On Tue, Sep 2, 2014 at 5:40 PM, Charles R Harris <charlesr.harris@gmail.com> wrote:

What do you think about the suggestion of timsort? One would need to concatenate the arrays before sorting, but it should be fairly efficient.

Timsort is very cool, and it would definitely be fun to implement in numpy. It is also a lot more work that merging two sorted arrays! I think +1 if someone else does it, but although I would love to be part of it, I am not sure I will be able to find time to look into it seriously in the next couple of months.

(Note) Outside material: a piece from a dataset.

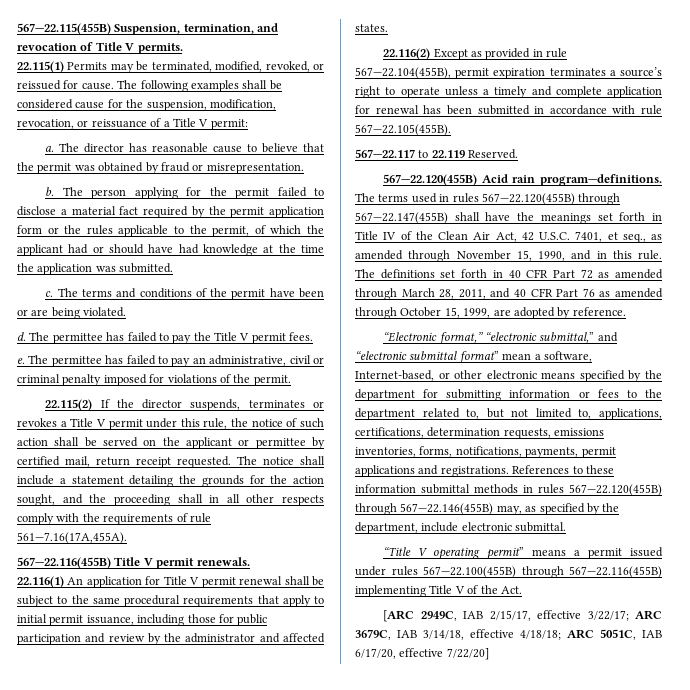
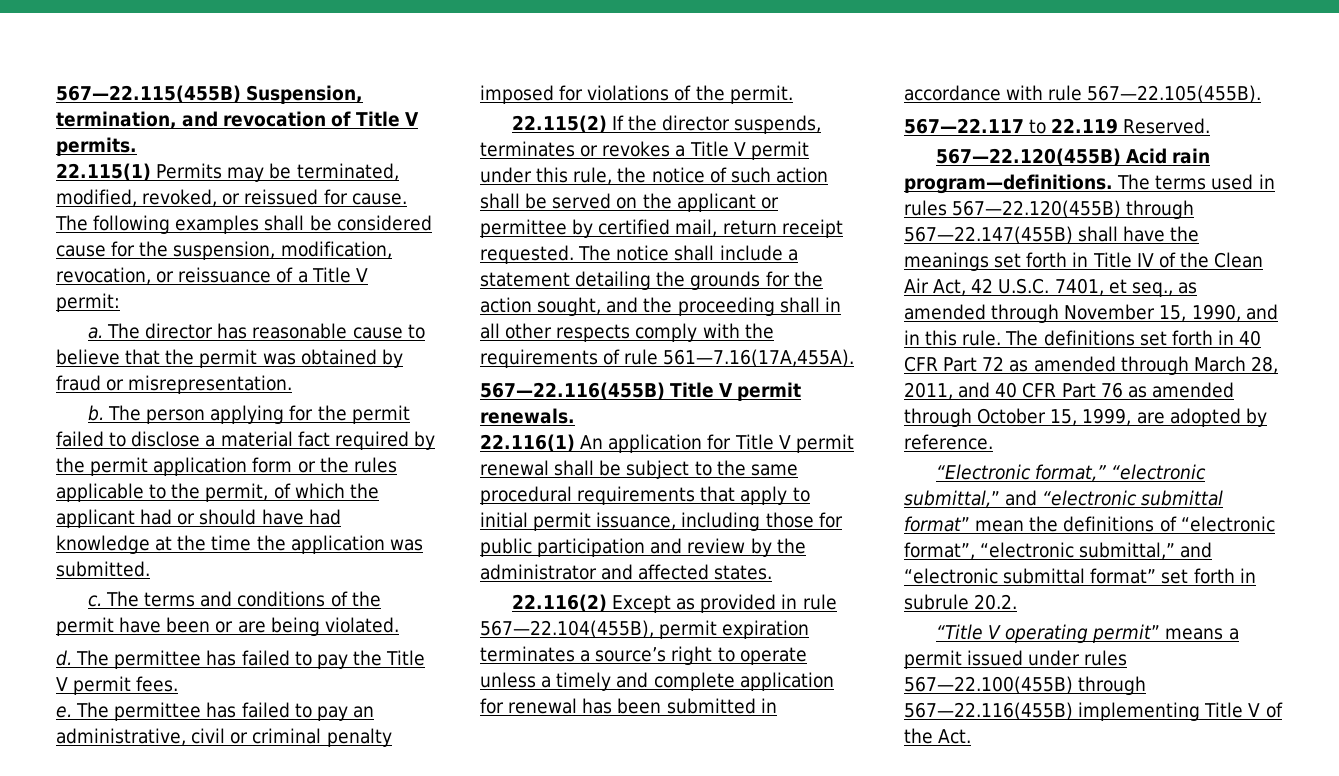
[534,351,592,362] [355,370,662,382] [355,389,662,401] [355,408,662,420] [355,427,605,439] [355,446,616,458] [355,465,614,477] [355,484,662,496] [355,503,620,515] [355,522,567,534] a software, Internet-based, or other electronic means specified by the department for submitting information or fees to the department related to, but not limited to, applications, certifications, determination requests, emissions inventories, forms, notifications, payments, permit applications and registrations. References to these information submittal methods in rules 567—22.120(455B) through 567—22.146(455B) may, as specified by the department, include electronic submittal. -> [1029,516,1275,532] [904,542,1213,560] [904,568,1256,584] [904,594,1018,610] the definitions of “electronic format”, “electronic submittal,” and “electronic submittal format” set forth in subrule 20.2.
[383,610,662,622] [355,629,662,640] [355,648,489,660] // [ARC 2949C, IAB 2/15/17, effective 3/22/17; ARC 3679C, IAB 3/14/18, effective 4/18/18; ARC 5051C, IAB 6/17/20, effective 7/22/20] -> (972, 736) none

From a setops point of view, merging two sorted arrays makes it very straightforward to compute, together with (or instead of) the result of the merge, index arrays that let you calculate things like `in1d` faster. Although perhaps an `argtimsort` could provide the same functionality, not sure. I will probably wrap up what I have, put a lace on it, and submit it as a PR. Even if it is not destined to be merged, it may serve as a warning to others.

I have also been thinking lately that one of the problems with all these unique-related computations may be a case of having a hammer and seeing everything as nails. Perhaps the algorithm that needs to be ported from Python is not the sorting one, but the hash table...

Jaime

--
(\__/)
( O.o)
( > <) Este es Conejo. Copia a Conejo en tu firma y ayúdale en sus planes de dominación mundial.